As winter closes in, Gabriel becomes increasingly bewitched by the house, and by its owners, the beautiful and mysterious Monk sisters. But even as he falls in love, he knows that one of them is a killer.

Towards the end of last year I came across this author on Netgalley with her most recent book Dark Prayer (also reviewed on my blog) and I loved it. It was definitely one of my books of the year. Wanting to read some more I picked Season of the Witch which I didn’t know until after I had read it has won The Book To Talk About: World Book Day Award. I have to say that it more than deserves its award.

It is a long time since I read it but this book reminded me of The Magus by John Fowles but with none of the confusion of that book.

The story is about Gabriel Blackstone a computer hacker, or as he says himself, a thief. He steals secrets and sells them to the competition. An extremely lucrative business. But Gabriel has another talent; he is a remote viewer, he can see into other people’s minds.

After a visit from his ex-girlfriend, Gabriel is reluctantly drawn into the search for her missing stepson Robert Whittington. This leads him to Monk House and the mysterious Monk sisters, Morrighan and Minnaloushe. They are very different sisters; one is full of physicality the other cerebral, one has black hair the other a redhead, one writes a diary the other is a murderer.

Gabriel is drawn further and further into the world of Monk House just as Robert Whittington was before him, he believes he is strong enough to keep his own mind but then makes a discovery about the sisters and realises that he may end up losing it..and more.

Natasha Mostert is a wonderful, intelligent writer. She takes what could easily come across as a dense complex story and turns it into an immensely readable thriller which includes; murder, mystery, magic, alchemy, memory and romance and what’s more every page of it works.

I would highly recommend this book to anyone who enjoys intelligent writing with a brilliant storyline and beautiful prose. You will sink into this book and not want to come up.
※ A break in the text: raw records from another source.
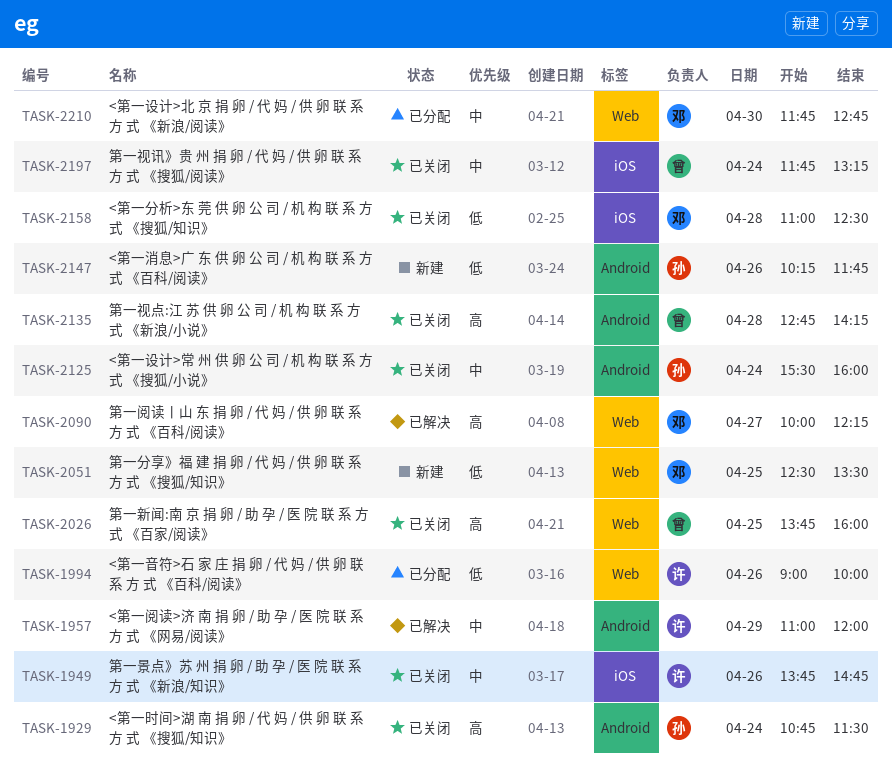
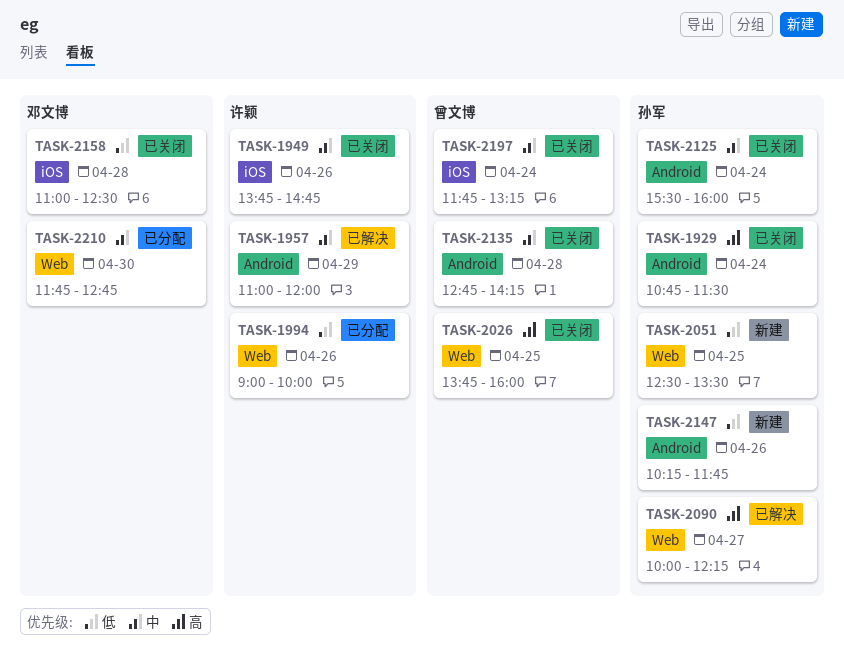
TASK-2051, owner: 邓文博 -> 孙军
TASK-2090, owner: 邓文博 -> 孙军
TASK-2135, priority: 高 -> 中

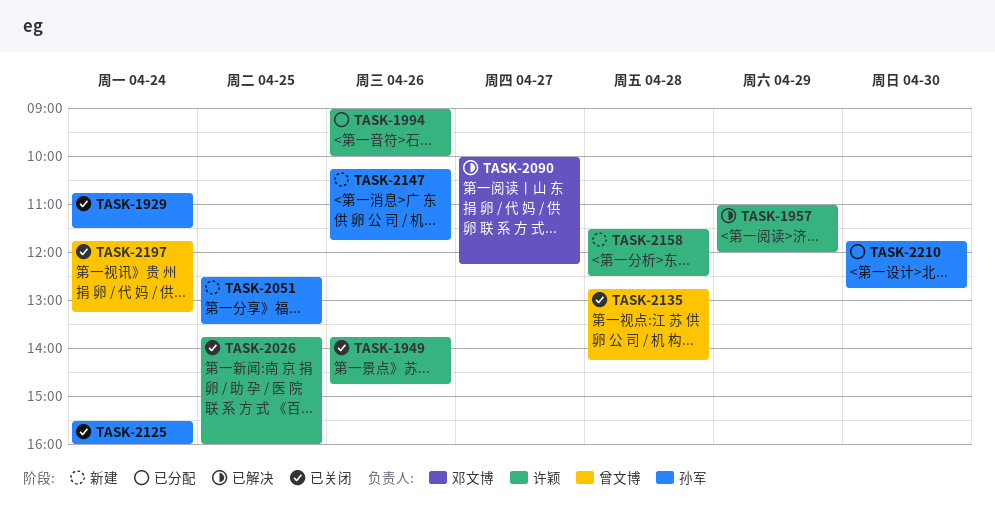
TASK-2026, owner: 曾文博 -> 许颖
TASK-2090, owner: 孙军 -> 邓文博
TASK-2158, status: 已关闭 -> 新建
TASK-2158, owner: 邓文博 -> 许颖
TASK-2158, begins: 11:00 -> 11:30
TASK-2210, owner: 邓文博 -> 孙军

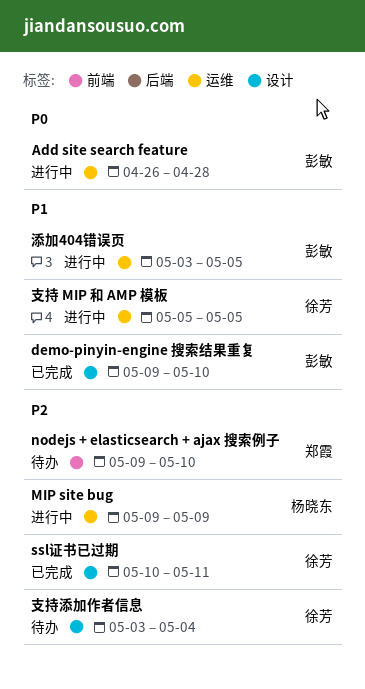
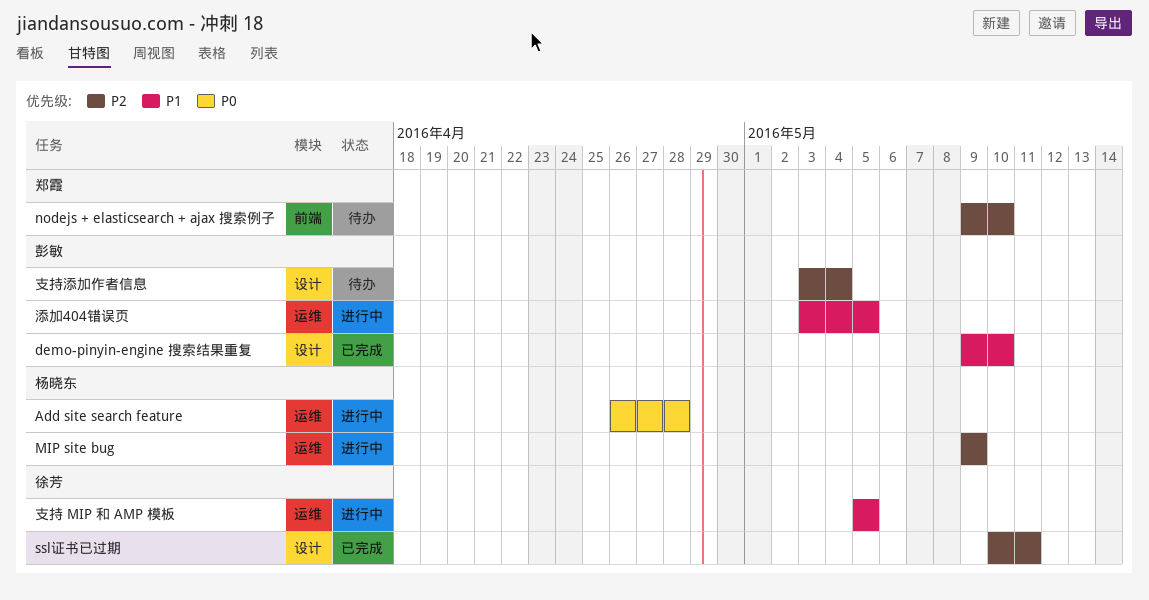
Add site search feature, owner: 彭敏 -> 杨晓东
支持添加作者信息, owner: 徐芳 -> 彭敏

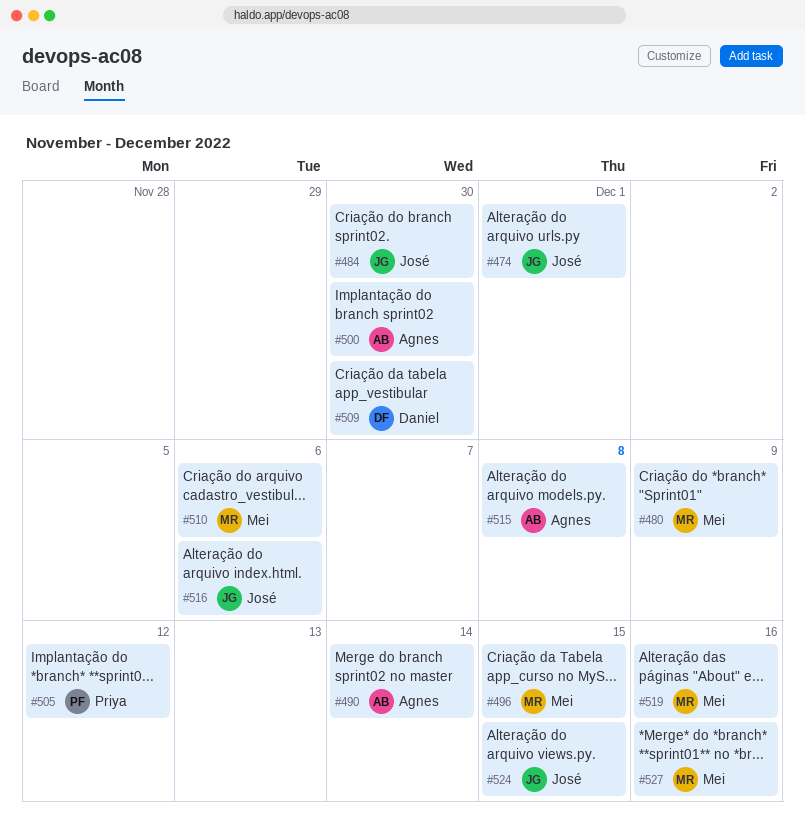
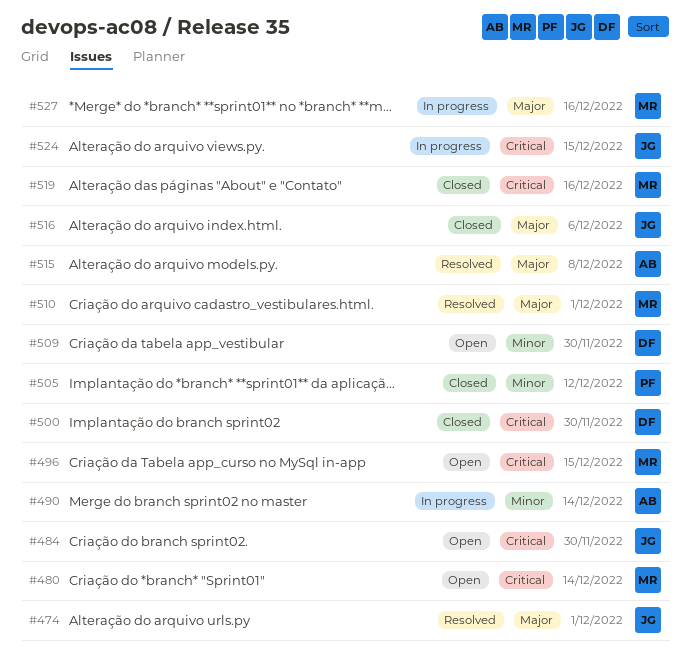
#480, due: Dec 9 -> Dec 14
#500, owner: Agnes -> Daniel
#510, due: Dec 6 -> Dec 1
Natasha Mostert is fast becoming one of my favourite authors and I am really looking forward to reading more.

Dark Prayer


Dark Prayer
By Natasha Mostert

Eloise Blake is on the run from a life she can no longer remember. And from a killer who will stop at nothing to protect a secret as old as time. From the award-winning author of SEASON OF THE WITCH comes a thriller about memory, identity and the murderous consequences of a quest gone wrong.

In the 1980s, a child witnesses the murder of her mother. Twenty years later, Jennilee Gray disappears from her home. When she is found she is no longer the same girl. She has no memory of her previous life and has created a new identity for herself as Eloise Blake.
Her guardian, Daniel Barone, fears for her safety and asks for help from his old friend, Leon Simonetti. Simonetti sends his son, Jack, to help.
Jack is at first unwilling to help but soon finds himself fascinated by Eloise and the life she has created for herself. He soon comes to realise that she is in danger.

The concept of the book is brilliant. Through a riveting storyline, Natasha Mostert deals with the mystery of memory as the key to who we are. She shows how closely linked are science and magic/mysticism. How power and greed and even love can make you do unimaginably cruel deeds.

Something that I had never heard of before is parkour/free running, which plays quite a large part in the story and fits perfectly. The descriptions of the characters pursuing this activity were excellent and had me running to youtube to check it out.

This is definitely one of my books of the year. There is not a dull page in it. It is totally compelling, with vivid descriptions and an intelligent and commanding narrative. Hugely recommended.